The availability of automated evaluation methodologies that may reliably be used for determining students’ scholastic performance through assigning letter grades are of utmost practical importance to educators, students, and do invariably have pivotal values to all stakeholders of the academic process. In particular, educators use letter grades as quantification metrics to monitor students’ intellectual progress within a framework of clearly specified learning objectives of a course. To students grades may be used as predictive measures and motivating drives for success in a study field. However due to numerous objective and subjective variables that may by be accounted for in a methodological process of assigning students’ grades, and since such a process is often tainted with personal philosophy and human psychology factors, it is essential that educators exercise extra care in maximizing positive account of all objective factors and minimizing negative ramifications of subjectively fuzzy factors.

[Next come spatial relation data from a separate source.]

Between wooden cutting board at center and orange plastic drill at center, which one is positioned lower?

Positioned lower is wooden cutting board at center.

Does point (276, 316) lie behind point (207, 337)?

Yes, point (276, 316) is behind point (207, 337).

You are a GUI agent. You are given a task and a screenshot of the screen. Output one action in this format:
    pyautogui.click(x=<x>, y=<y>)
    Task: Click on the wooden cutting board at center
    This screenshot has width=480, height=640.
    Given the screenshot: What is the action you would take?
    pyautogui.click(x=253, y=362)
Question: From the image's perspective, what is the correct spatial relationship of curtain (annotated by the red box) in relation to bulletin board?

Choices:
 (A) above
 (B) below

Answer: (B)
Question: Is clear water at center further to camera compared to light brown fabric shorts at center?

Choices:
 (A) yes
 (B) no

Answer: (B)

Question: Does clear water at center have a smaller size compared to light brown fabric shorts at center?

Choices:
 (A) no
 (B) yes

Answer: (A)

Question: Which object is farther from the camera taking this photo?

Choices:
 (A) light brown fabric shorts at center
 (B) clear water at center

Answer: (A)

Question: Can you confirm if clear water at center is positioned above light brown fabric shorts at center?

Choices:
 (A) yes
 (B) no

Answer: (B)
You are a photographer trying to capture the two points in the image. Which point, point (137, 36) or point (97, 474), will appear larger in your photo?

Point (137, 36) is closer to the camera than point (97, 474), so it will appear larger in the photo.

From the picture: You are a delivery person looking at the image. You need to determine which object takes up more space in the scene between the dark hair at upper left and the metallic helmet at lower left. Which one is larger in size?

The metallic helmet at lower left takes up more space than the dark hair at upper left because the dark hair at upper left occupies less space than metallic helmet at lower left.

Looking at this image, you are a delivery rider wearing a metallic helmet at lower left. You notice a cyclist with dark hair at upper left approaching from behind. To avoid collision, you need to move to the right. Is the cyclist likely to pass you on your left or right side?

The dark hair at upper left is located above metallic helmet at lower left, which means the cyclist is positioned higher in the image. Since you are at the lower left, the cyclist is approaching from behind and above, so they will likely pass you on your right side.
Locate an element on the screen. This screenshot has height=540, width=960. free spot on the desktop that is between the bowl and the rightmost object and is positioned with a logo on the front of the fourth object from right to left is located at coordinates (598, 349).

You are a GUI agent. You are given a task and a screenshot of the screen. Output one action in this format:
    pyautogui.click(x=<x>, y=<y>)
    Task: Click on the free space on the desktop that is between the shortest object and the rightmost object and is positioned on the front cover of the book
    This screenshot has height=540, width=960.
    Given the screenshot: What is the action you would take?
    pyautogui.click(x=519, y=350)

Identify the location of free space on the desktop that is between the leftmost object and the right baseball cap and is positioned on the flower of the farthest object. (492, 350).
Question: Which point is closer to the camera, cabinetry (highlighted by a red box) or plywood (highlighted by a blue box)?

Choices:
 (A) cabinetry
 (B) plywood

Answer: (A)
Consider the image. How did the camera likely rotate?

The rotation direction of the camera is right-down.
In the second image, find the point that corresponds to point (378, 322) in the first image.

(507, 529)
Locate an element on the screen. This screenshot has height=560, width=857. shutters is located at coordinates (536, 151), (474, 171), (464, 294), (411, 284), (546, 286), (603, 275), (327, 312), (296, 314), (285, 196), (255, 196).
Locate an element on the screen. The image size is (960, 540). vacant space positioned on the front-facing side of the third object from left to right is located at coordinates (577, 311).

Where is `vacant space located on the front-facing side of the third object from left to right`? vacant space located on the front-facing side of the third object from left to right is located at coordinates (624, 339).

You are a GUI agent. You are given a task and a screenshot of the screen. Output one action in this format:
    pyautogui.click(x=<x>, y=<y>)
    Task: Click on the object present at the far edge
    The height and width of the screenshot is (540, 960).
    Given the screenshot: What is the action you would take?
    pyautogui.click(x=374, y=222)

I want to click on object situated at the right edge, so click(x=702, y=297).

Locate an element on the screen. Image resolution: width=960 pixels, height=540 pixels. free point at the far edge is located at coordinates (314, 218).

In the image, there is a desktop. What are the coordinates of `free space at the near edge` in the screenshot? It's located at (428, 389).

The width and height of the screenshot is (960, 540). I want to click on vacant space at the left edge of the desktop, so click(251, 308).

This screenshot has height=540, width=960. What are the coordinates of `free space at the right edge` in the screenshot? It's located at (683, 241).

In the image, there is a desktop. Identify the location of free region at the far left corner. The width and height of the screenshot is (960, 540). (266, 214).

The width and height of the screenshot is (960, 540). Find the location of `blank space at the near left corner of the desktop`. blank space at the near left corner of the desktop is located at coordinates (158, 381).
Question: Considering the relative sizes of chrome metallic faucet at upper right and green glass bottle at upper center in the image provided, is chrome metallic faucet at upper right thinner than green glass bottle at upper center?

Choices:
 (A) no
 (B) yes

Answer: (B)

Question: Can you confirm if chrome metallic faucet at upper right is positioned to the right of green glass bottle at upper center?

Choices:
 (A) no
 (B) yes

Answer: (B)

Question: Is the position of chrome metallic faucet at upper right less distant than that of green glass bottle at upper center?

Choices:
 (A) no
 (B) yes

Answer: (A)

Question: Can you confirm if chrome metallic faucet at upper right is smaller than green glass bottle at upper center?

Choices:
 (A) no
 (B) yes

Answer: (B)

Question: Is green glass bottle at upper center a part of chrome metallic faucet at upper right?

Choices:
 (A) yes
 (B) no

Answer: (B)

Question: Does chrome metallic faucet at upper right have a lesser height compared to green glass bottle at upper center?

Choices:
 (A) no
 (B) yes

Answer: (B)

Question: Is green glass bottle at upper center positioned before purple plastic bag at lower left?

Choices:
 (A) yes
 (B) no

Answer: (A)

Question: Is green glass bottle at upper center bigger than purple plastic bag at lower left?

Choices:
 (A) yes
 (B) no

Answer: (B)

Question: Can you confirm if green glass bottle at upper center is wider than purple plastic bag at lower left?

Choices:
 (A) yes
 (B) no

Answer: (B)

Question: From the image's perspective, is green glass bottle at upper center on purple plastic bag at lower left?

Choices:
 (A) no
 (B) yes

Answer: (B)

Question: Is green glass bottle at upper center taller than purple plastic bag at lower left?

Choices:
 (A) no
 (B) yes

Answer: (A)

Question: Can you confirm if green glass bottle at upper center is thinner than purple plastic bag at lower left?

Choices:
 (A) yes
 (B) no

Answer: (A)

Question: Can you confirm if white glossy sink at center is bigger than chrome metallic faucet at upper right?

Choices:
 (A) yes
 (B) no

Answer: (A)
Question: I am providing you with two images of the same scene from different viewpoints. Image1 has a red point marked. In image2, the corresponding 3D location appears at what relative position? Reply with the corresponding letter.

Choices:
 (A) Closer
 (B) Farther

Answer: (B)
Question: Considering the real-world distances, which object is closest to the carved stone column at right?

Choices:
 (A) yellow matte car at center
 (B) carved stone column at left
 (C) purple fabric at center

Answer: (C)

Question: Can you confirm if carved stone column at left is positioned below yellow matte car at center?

To this end, and in an attempt to make assigning students’ grades more reliable for assessing true-level of mastering specified learning outcomes, this paper will: i) provide a literature review on previous works on the most common methods that have traditionally been in use for assigning students’ grades, and a short account of the virtues and/or vices of such methods, and ii) present a user-friendly computer code that may be easily adapted for the purpose of assigning students’ grades. This would relieve educators from the overwhelming concerns associated with mechanistic aspects of determining educational metrics, and it would allow them to have more time and focus to obtain reliable assessments of true-level of students’ mastery of learning outcomes by accounting for all possible evaluation components.

1. Introduction

Educators are entrusted to provide their best judgments on students’ intellectual progress and achievements within a specified construct of learning objectives and outcomes for a particular course. Such judgments are however more often than not tainted with personal philosophy and human psychology factors, and despite the numerous educational instruments (including: homework assignments, quizzes, examinations, projects, etc.) that influence such judgments, they are ultimately reduced to assigning a letter grade that should have high degree of reliabilities and must be always defensible under circumstances of possible filed grievances [1-3].

The use of grades as quantification metrics [4-6] to monitor the students’ intellectual progress have traditionally been through utilizing one of three forms: 1) criterion grading, or 2) normative grading, or 3) rubric grading. The most common methods and some of the less common methods of assigning students grades have been previously presented and discussed in the literature [7,8], and the various goals assigning grades are expected to achieve and the reliability of these assignments to achieve designated goals (as means for reward or penalty, or for communication to others, or for prediction of future performance) have also been discussed by numerous other researchers [9-11].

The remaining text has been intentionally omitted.